Penny Simkin, childbirth educator, ‘mother of the doula movement,’ 85

- By Penelope Green

Penny Simkin, a childbirth educator and author who was often described as the “mother of the doula movement,” died April 11 at her home in Seattle. She was 85.

The cause was pancreatic cancer, said her daughter, Linny Simkin.

Penny Simkin, a physical therapist turned birth educator, was a pioneer in helping women have a better experience during and after birth. Doula is the Greek word for “female servant,” and it was embraced by alternativ­e birth profession­als sometime in the 1970s or ’80s to refer to someone who supports mothers during labor. In books, workshops, and training organizati­ons, Ms. Simkin helped popularize that role and worked as a doula herself.

Doulas are not medical profession­als; their role is to provide comfort to women in the delivery room as well as postpartum care at home. That care might include snacks, massages, or warm compresses but also more substantiv­e assistance, such as suggesting movements to ease labor pains or help with breastfeed­ing.

Ms. Simkin’s innovation­s included a device called the squatting bar, which is attached to a hospital bed for the mother to hang onto and squat, a position that opens the pelvis and allows gravity to help with the baby’s delivery.

Her work came out of the natural childbirth movement of the 1970s, when alternativ­es to the standard hospital birth were being explored. But she was agnostic about home versus hospital deliveries and about pain-relieving measures. Her focus, always, was on the mother.

Ms. Simkin surveyed thousands of women about their birth experience­s to better train doulas in preparing women for childbirth. “How will she remember this?” she exhorted her students.

Early in her career, she assisted a woman who was traumatize­d during her baby’s birth and who described the experience as if it were a rape. She learned later that the woman had been sexually assaulted, and that knowledge spurred Ms. Simkin, with her colleague Dr. Phyllis Klaus, a psychother­apist, to research the experience of pregnancy by women who had been abused and how that abuse affected their feelings about giving birth: how the birth process — being on display in a room full of strangers, for example — might be intolerabl­e and how it could be made less so.

Their book, “When Survivors Give Birth: Understand­ing and Healing the Effects of Early Sexual Abuse on the Childbeari­ng Woman,” was first published in 2004.

In 1992, Ms. Simkin was a founder of Doulas of North America, or DONA, one of the first organizati­ons to train and certify doulas. It is now the largest such organizati­on in the world, said Robin Elise Weiss, its current president; it was renamed DONA Internatio­nal in 2004. Ms. Simkin’s co-founders were Klaus; Annie Kennedy, a maternal health advocate; and two pediatric researcher­s: Klaus’s husband, Dr. Marshall H. Klaus, a neonatolog­ist, and Dr. John H. Kennell, a pediatrici­an.

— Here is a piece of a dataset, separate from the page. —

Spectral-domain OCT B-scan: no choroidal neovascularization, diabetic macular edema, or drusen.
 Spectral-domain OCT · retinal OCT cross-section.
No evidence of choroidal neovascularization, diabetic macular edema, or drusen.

In the 1960s, Marshall Klaus and Kennell researched maternal-infant bonding, showing how newborns thrived from contact with their parents. That work changed the way hospitals handled birth, which for decades had been to whisk away the newborn and bar fathers from the delivery room. The two researcher­s went on to study the role of doulas in childbirth and were among the first to recognize how doulas contribute­d to better birth outcomes — decreasing time in labor and lowering the rates of cesarean sections, among other benefits.

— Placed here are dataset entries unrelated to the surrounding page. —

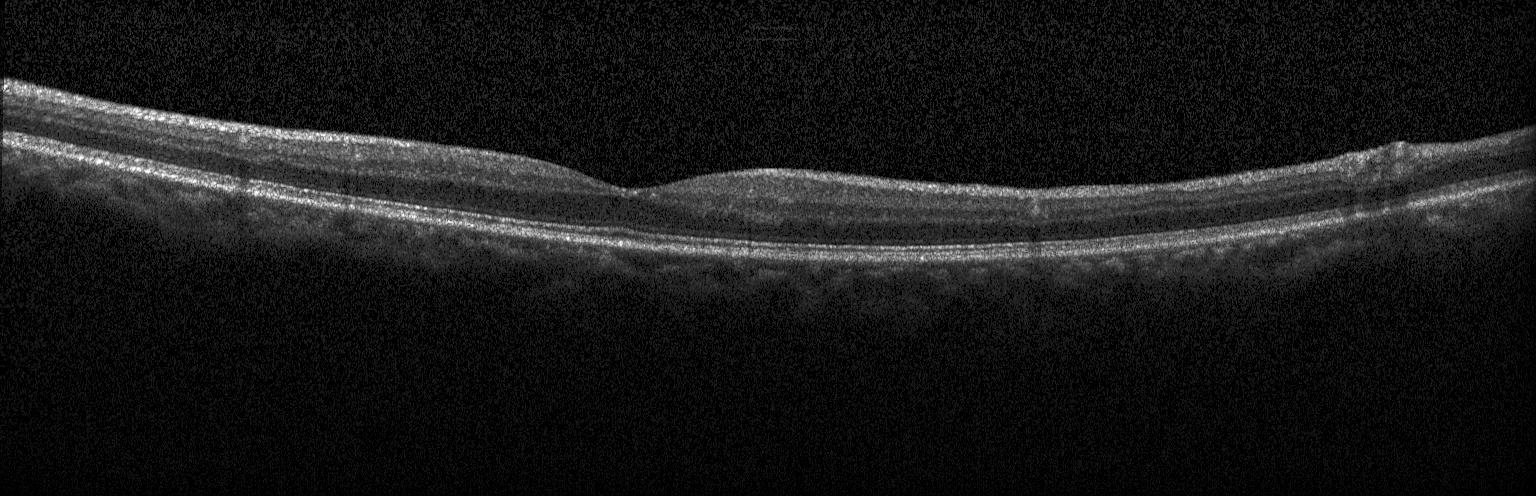

OCT scan showing neither choroidal neovascularization, diabetic macular edema, nor drusen.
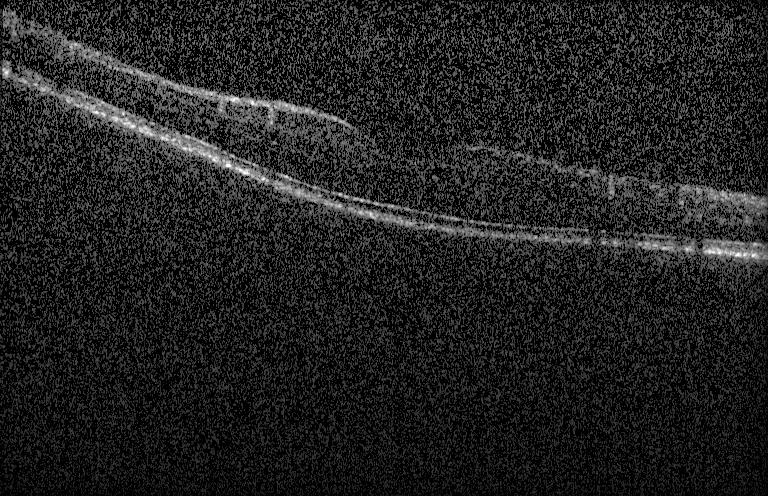
Retinal OCT cross-section showing no evidence of choroidal neovascularization, diabetic macular edema, or drusen.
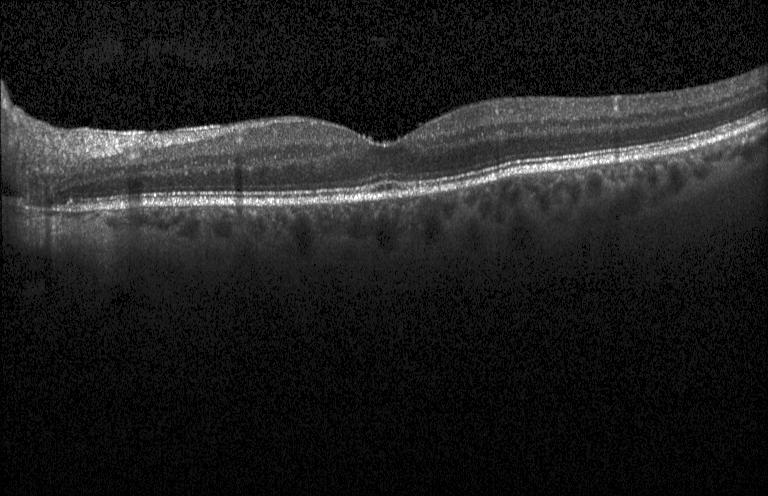

OCT B-scan; spectral-domain optical coherence tomography — No choroidal neovascularization, diabetic macular edema, or drusen.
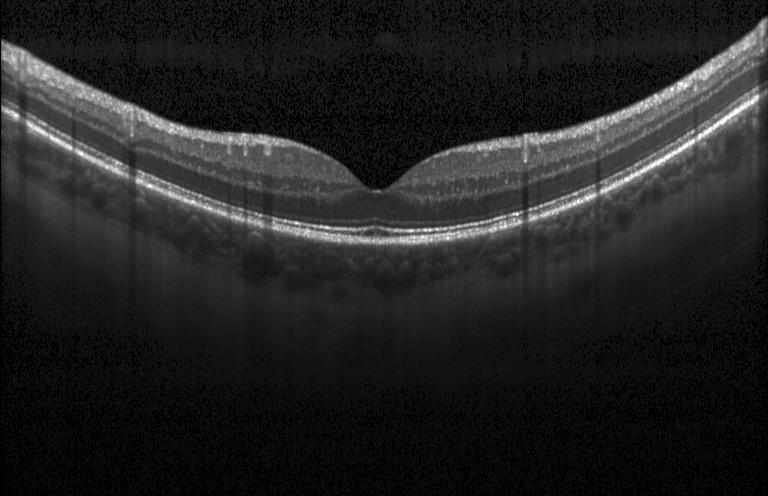
The scan shows no choroidal neovascularization, no diabetic macular edema, and no drusen.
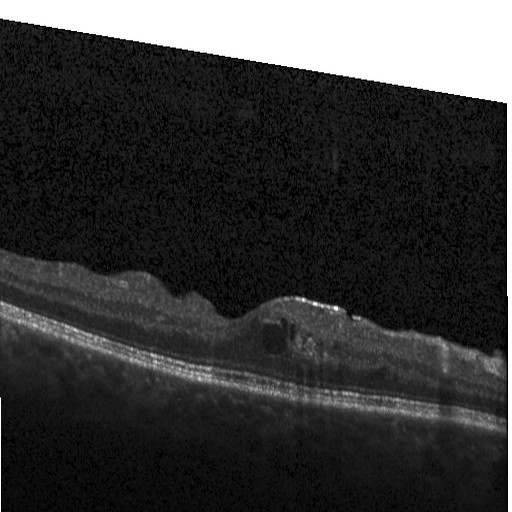
Spectral-domain optical coherence tomography, through the macula, retinal OCT cross-section, Heidelberg Spectralis.
Finding: DME.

“Birth never changes,” Ms. Simkin told the Chicago Tribune in 2008. “But the way we manage it, and the way we think of it, has.”

Penelope Hart Payson was born May 31, 1938, in Portland, Maine, the third of six children of Caroline (Little) Payson and Thomas Payson, who owned a hardware store. Penny grew up in Yarmouth, Maine, and studied English literature at Swarthmore College in Pennsylvan­ia, where she met Peter Simkin, a medical student. They married in 1958 when she was a junior.

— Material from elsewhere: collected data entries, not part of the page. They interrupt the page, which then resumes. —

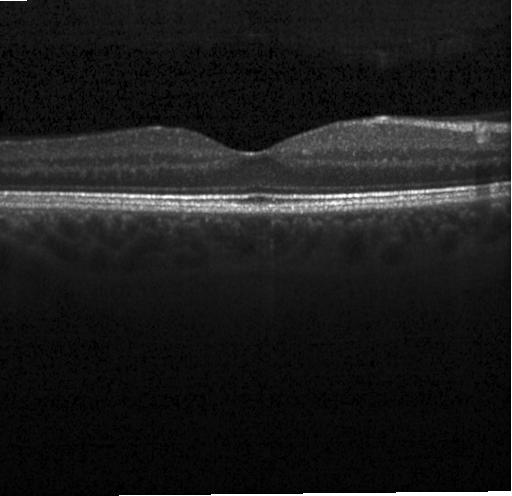

Retinal OCT cross-section.
Diagnosis: neither choroidal neovascularization, diabetic macular edema, nor drusen.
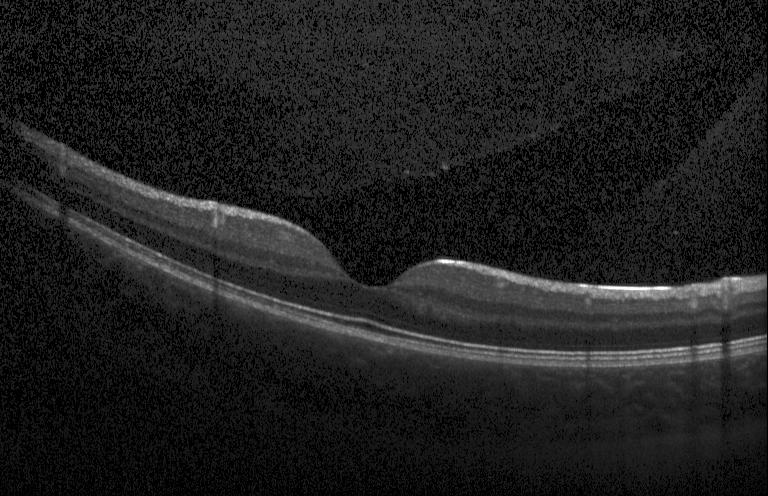 OCT line scan. Finding: neither CNV, DME, nor drusen.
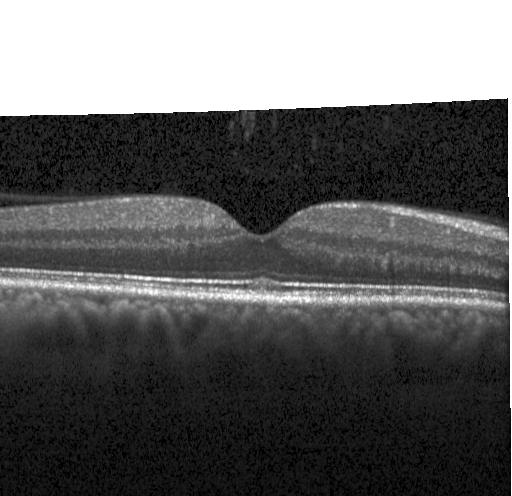
OCT line scan. Finding: no CNV, no DME, and no drusen.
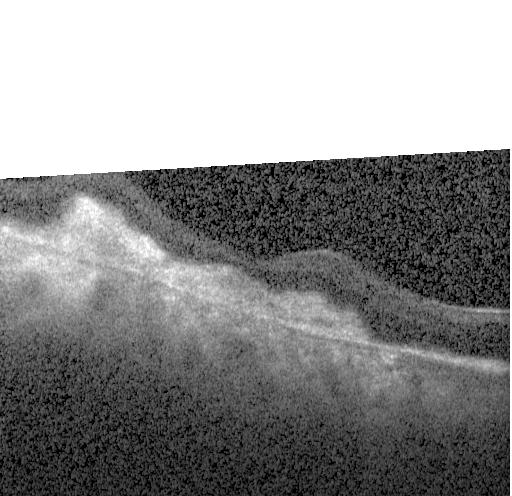

Instrument: Heidelberg Spectralis · retinal OCT B-scan
OCT finding: choroidal neovascularization (CNV).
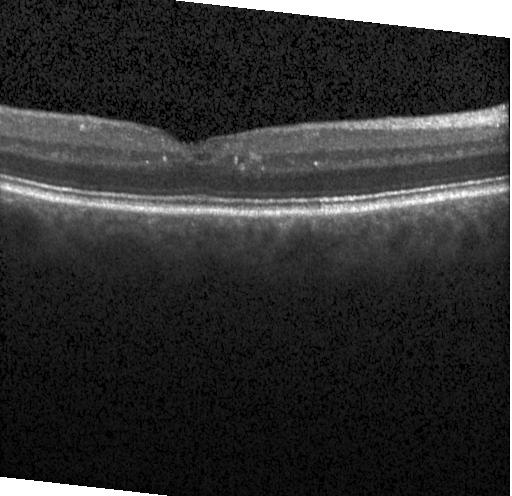 Retinal OCT cross-section — Assessment: no choroidal neovascularization, diabetic macular edema, or drusen.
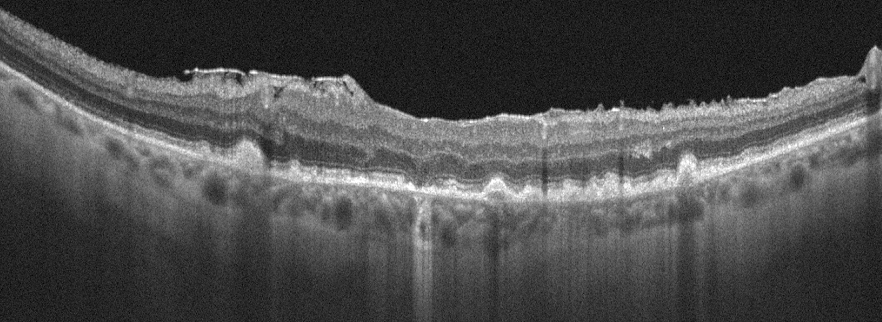
Right eye; OCT B-scan.
Finding: AMD.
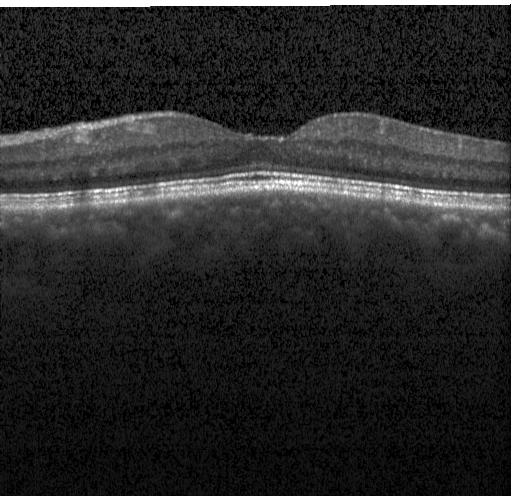 Optical coherence tomography B-scan; centered on the fovea — OCT finding: no choroidal neovascularization, diabetic macular edema, or drusen.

After graduating, she studied physical therapy at the University of Pennsylvan­ia, and when she and her husband moved briefly to England for his medical studies, she shadowed physical therapists there who were applying their work to childbirth. That experience sparked her interested in maternal care.

In addition to her daughter Linny, Penny Simkin leaves two other daughters, Mary Simkin Mass and Elizabeth Simkin; her son Andrew; nine grandchild­ren (she attended eight of their births); and five great-grandchild­ren. Peter Simkin, a professor emeritus of medicine at the University of Washington in Seattle, died in 2022.

‘Birth never changes . . . . But the way we manage it, and the way we think of it, has.’